Rotary hammers can be used for "doweling" (repetitive drilling of large rebar anchor holes), and drilling through-holes in concrete and masonry walls. The hammering action helps break up the masonry so that it can be removed by the drill bit's flutes. Apart from their main function of drilling concrete, the rotary action can be switched off and just the percussive force used. Chisel and point accessories are used for small chipping jobs.

===Special chuck===

Worn masonry drill bit having a Slotted Drive Shaft (SDS)

Rotary hammers have such force that the usual masonry drill bits are not adequate. Their smooth shanks would be pounded loose from the tool's chuck in a few seconds.

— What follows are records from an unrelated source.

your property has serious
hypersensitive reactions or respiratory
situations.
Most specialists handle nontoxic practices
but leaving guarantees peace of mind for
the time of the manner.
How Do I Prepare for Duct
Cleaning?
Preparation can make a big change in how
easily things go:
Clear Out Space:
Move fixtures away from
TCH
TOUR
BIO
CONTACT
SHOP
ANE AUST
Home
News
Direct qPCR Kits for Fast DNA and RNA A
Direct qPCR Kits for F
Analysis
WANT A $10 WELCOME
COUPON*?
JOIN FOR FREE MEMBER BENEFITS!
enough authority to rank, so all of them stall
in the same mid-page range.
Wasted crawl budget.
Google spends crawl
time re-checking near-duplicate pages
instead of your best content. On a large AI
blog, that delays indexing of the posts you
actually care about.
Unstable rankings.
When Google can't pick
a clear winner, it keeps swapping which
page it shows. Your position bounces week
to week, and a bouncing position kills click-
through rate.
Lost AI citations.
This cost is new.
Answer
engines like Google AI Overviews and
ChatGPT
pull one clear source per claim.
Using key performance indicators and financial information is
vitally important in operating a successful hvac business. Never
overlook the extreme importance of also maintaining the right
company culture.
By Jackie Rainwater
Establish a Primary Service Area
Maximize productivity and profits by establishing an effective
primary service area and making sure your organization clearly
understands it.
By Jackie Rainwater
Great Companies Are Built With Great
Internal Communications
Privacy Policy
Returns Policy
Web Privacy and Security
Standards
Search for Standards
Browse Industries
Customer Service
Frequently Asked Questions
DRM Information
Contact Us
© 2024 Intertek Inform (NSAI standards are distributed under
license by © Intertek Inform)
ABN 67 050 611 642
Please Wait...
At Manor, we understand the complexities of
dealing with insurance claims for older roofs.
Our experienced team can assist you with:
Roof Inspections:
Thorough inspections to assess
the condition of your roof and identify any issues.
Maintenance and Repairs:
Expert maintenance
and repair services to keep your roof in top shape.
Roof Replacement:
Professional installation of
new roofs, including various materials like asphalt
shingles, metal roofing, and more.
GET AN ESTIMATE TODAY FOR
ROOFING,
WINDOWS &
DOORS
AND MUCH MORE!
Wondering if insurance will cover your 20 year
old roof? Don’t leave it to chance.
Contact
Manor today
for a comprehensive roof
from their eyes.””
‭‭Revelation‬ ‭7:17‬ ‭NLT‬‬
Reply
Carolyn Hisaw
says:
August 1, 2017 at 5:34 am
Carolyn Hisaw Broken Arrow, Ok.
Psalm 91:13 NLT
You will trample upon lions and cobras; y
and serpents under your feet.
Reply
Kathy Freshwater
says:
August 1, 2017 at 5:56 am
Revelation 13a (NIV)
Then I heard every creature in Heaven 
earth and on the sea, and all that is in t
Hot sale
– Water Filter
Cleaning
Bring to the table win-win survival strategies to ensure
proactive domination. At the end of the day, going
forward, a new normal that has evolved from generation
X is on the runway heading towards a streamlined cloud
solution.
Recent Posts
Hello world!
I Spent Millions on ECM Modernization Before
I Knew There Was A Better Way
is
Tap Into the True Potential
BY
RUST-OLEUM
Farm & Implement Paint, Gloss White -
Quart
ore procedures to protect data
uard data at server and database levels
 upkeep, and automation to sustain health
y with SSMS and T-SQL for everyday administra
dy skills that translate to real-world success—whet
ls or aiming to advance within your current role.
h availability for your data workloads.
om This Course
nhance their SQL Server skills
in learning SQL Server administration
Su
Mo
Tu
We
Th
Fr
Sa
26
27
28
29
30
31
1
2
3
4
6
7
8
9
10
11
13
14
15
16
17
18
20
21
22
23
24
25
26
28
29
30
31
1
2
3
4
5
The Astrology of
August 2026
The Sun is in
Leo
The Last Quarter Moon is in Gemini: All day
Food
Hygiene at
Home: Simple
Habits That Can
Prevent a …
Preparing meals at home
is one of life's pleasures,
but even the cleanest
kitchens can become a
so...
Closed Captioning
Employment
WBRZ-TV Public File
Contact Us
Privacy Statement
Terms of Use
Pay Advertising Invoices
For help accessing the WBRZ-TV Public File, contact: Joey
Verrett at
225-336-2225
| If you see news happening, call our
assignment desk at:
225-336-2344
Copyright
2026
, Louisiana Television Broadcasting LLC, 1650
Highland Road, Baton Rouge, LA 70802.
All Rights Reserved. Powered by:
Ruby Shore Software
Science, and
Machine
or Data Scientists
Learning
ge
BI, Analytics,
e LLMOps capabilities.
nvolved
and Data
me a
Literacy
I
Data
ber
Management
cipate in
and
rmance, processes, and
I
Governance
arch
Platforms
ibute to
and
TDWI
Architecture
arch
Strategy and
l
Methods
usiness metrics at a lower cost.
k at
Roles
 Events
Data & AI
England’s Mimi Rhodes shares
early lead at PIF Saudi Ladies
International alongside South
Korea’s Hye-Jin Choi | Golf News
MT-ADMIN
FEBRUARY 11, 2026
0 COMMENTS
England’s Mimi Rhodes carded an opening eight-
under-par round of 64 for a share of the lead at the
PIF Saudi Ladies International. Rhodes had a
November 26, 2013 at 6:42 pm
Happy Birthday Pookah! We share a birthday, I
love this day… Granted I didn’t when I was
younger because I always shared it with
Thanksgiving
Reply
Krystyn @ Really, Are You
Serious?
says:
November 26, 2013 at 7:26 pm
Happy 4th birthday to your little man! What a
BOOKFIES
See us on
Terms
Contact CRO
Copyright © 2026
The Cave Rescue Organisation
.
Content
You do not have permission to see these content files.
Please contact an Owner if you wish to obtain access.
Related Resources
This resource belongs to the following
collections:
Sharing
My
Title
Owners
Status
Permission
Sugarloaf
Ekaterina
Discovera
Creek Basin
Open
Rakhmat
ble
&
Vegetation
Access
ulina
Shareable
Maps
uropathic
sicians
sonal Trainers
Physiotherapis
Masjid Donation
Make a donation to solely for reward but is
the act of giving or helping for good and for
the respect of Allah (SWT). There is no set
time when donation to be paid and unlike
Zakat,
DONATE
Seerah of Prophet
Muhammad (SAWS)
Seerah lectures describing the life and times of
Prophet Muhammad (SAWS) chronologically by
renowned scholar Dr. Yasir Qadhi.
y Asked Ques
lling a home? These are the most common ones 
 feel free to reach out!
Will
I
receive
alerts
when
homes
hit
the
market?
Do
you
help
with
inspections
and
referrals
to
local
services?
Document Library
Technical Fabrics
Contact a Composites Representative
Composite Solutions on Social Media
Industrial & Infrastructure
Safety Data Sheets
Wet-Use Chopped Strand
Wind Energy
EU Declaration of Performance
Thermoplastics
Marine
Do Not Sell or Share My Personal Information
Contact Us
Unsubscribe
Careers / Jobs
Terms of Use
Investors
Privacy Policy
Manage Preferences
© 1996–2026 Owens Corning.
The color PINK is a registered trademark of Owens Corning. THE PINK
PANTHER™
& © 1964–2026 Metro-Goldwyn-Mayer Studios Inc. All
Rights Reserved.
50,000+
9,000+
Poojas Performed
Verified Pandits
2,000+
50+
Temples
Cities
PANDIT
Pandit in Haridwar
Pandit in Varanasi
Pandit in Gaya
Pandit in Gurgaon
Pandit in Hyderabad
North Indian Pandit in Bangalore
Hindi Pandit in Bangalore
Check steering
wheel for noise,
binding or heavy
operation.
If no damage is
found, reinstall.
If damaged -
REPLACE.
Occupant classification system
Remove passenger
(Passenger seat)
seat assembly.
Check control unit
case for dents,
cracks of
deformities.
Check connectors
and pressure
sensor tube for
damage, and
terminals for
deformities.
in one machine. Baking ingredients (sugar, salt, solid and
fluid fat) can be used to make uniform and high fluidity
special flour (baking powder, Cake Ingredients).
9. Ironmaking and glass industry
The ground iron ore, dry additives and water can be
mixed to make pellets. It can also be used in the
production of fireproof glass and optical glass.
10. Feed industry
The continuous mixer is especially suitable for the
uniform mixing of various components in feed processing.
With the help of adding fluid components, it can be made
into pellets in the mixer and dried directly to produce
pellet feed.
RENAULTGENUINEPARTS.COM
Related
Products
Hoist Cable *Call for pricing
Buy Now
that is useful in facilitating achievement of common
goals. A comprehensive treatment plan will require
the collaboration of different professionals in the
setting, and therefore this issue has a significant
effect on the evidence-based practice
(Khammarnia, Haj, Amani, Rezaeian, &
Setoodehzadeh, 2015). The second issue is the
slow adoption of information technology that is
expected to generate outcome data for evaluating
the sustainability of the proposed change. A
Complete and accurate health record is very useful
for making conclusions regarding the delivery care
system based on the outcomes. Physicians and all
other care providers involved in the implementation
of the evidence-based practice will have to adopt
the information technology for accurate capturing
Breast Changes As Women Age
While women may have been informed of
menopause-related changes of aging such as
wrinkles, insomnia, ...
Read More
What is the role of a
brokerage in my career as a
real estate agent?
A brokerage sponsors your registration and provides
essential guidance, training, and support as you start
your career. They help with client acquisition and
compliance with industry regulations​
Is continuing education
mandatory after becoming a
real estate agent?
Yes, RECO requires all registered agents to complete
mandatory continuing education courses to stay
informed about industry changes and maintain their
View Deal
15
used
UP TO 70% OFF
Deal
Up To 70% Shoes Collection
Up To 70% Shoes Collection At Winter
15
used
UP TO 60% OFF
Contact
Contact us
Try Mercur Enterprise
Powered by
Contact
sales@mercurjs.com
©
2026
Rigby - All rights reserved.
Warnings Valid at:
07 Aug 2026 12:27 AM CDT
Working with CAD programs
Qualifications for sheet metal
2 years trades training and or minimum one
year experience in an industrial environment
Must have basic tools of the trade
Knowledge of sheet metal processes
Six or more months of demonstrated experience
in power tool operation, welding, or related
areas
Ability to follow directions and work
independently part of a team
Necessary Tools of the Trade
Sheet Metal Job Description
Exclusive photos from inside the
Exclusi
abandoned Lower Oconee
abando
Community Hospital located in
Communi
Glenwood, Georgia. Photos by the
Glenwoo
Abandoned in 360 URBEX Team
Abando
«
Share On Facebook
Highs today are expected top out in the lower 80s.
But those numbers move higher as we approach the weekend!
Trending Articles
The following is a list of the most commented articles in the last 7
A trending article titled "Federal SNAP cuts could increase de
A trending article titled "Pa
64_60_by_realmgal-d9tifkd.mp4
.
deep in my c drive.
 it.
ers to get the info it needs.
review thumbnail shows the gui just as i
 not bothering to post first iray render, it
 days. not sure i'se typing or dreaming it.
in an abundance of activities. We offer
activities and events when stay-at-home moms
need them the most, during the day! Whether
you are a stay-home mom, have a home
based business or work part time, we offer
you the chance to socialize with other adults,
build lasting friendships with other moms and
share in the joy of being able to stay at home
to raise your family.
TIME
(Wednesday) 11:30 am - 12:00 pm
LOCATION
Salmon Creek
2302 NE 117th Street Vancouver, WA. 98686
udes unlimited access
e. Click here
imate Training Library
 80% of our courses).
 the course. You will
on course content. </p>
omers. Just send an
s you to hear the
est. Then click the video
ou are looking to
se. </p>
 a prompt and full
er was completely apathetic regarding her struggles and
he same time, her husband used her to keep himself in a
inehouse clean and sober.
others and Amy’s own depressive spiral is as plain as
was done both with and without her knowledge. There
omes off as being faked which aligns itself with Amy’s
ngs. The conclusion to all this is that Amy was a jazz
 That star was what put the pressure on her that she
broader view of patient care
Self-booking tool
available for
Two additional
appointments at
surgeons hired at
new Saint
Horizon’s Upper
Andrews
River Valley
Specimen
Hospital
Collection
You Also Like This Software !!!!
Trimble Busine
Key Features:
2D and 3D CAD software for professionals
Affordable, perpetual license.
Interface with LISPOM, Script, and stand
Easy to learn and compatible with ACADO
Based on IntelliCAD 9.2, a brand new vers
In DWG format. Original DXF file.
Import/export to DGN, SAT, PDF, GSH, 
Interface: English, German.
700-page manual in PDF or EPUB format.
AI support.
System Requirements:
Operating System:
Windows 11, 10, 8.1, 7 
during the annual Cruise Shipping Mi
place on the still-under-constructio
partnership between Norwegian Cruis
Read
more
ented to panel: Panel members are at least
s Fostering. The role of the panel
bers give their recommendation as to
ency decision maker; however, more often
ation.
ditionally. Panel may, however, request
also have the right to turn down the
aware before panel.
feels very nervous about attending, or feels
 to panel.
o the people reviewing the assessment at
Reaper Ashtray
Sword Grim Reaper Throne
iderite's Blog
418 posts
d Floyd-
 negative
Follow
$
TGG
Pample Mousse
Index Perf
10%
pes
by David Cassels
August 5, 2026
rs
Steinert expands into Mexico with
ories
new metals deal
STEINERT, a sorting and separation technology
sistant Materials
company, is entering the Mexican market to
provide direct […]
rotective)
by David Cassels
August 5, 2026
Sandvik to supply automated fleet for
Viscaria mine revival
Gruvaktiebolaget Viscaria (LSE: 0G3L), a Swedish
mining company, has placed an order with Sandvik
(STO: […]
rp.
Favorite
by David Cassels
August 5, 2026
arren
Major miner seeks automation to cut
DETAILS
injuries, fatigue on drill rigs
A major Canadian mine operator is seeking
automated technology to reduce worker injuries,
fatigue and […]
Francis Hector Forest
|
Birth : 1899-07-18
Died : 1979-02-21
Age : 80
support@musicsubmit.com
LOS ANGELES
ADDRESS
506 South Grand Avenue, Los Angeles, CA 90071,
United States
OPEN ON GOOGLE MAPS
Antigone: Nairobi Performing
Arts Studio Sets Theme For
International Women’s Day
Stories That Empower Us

Rotary hammers require special bits with an SDS shank (which can stand for Slotted Drive Shaft or Special Direct System), which locks into the rotary hammer without the need for a chuck. The hammer strikes the bit directly, instead of the chuck holding the bit.

===Jams===
Jams are most often caused by hitting reinforcing steel or by a worn bit. In both cases the drill must be disengaged from the bit and the jammed bit backed out of the hole with vise grips or monkey wrench. Some bits use a full carbide "four-cutter" head with a geometry that makes jamming less common - even when rebar is present. These full-carbide "four-cutter" bits can even, in some instances, drill through rebar, although this should be done with caution. A worn drill bit will still drill a horizontal hole, although of a slightly smaller diameter than one created when it was new. When a drill like this is used to drill holes down into a concrete slab, the flutes are so worn that they can no longer lift the dust out of the hole; the concrete dust packs up in the hole and jams the bit.

==History==
Hilti had the first "electro-pneumatic" rotary hammer on the market in 1967, the Hilti TE 17

== Types ==
The perforating devices differ, basically, depending on the intended use, which leads to the appropriate size, weight and impact force when applied:
- Relatively light electric punches (less than 10 kg) are prevalent in the construction field and the DIY market.
- Pneumatic perforators are used in mining industry and highway construction.
- Hydraulic hammers demonstrate the highest performance and weight (150 kg or more).
Operation of perforating equipment is associated with much noise. Only in the last 20 years it became possible to decrease the noise level to about 100 dB(A); earlier levels over 125 dB(A) were common.